Activity: Repeat all of the following data verbatim, reproducing every line without any change.

Provided material:

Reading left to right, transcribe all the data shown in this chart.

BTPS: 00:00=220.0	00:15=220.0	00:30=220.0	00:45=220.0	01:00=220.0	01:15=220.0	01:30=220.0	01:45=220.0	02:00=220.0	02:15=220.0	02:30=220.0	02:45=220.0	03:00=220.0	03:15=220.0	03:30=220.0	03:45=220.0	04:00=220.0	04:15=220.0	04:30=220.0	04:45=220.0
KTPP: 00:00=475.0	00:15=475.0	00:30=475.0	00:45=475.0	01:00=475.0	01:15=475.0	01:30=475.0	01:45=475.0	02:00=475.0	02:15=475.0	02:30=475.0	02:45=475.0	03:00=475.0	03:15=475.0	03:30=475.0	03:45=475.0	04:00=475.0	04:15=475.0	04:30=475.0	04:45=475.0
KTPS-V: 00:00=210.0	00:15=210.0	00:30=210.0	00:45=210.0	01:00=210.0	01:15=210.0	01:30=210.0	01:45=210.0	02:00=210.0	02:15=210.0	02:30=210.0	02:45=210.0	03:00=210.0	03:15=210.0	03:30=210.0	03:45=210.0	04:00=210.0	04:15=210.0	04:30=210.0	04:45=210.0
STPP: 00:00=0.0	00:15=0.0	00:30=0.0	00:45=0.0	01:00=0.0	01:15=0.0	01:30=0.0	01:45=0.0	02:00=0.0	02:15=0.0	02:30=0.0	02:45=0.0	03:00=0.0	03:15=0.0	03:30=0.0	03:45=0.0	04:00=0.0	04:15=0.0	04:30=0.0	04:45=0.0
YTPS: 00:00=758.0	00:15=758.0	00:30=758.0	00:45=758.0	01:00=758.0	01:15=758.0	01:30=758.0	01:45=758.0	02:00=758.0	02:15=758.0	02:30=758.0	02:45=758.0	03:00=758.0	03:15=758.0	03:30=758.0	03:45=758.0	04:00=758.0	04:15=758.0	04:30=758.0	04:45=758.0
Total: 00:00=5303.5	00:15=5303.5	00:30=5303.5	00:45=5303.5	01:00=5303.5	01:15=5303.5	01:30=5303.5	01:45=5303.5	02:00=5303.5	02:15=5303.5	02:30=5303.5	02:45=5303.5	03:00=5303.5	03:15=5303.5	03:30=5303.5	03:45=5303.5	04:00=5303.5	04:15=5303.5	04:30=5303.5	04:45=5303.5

Expected answer:
Reading left to right, transcribe all the data shown in this chart.

BTPS: 00:00=220.0	00:15=220.0	00:30=220.0	00:45=220.0	01:00=220.0	01:15=220.0	01:30=220.0	01:45=220.0	02:00=220.0	02:15=220.0	02:30=220.0	02:45=220.0	03:00=220.0	03:15=220.0	03:30=220.0	03:45=220.0	04:00=220.0	04:15=220.0	04:30=220.0	04:45=220.0
KTPP: 00:00=475.0	00:15=475.0	00:30=475.0	00:45=475.0	01:00=475.0	01:15=475.0	01:30=475.0	01:45=475.0	02:00=475.0	02:15=475.0	02:30=475.0	02:45=475.0	03:00=475.0	03:15=475.0	03:30=475.0	03:45=475.0	04:00=475.0	04:15=475.0	04:30=475.0	04:45=475.0
KTPS-V: 00:00=210.0	00:15=210.0	00:30=210.0	00:45=210.0	01:00=210.0	01:15=210.0	01:30=210.0	01:45=210.0	02:00=210.0	02:15=210.0	02:30=210.0	02:45=210.0	03:00=210.0	03:15=210.0	03:30=210.0	03:45=210.0	04:00=210.0	04:15=210.0	04:30=210.0	04:45=210.0
STPP: 00:00=0.0	00:15=0.0	00:30=0.0	00:45=0.0	01:00=0.0	01:15=0.0	01:30=0.0	01:45=0.0	02:00=0.0	02:15=0.0	02:30=0.0	02:45=0.0	03:00=0.0	03:15=0.0	03:30=0.0	03:45=0.0	04:00=0.0	04:15=0.0	04:30=0.0	04:45=0.0
YTPS: 00:00=758.0	00:15=758.0	00:30=758.0	00:45=758.0	01:00=758.0	01:15=758.0	01:30=758.0	01:45=758.0	02:00=758.0	02:15=758.0	02:30=758.0	02:45=758.0	03:00=758.0	03:15=758.0	03:30=758.0	03:45=758.0	04:00=758.0	04:15=758.0	04:30=758.0	04:45=758.0
Total: 00:00=5303.5	00:15=5303.5	00:30=5303.5	00:45=5303.5	01:00=5303.5	01:15=5303.5	01:30=5303.5	01:45=5303.5	02:00=5303.5	02:15=5303.5	02:30=5303.5	02:45=5303.5	03:00=5303.5	03:15=5303.5	03:30=5303.5	03:45=5303.5	04:00=5303.5	04:15=5303.5	04:30=5303.5	04:45=5303.5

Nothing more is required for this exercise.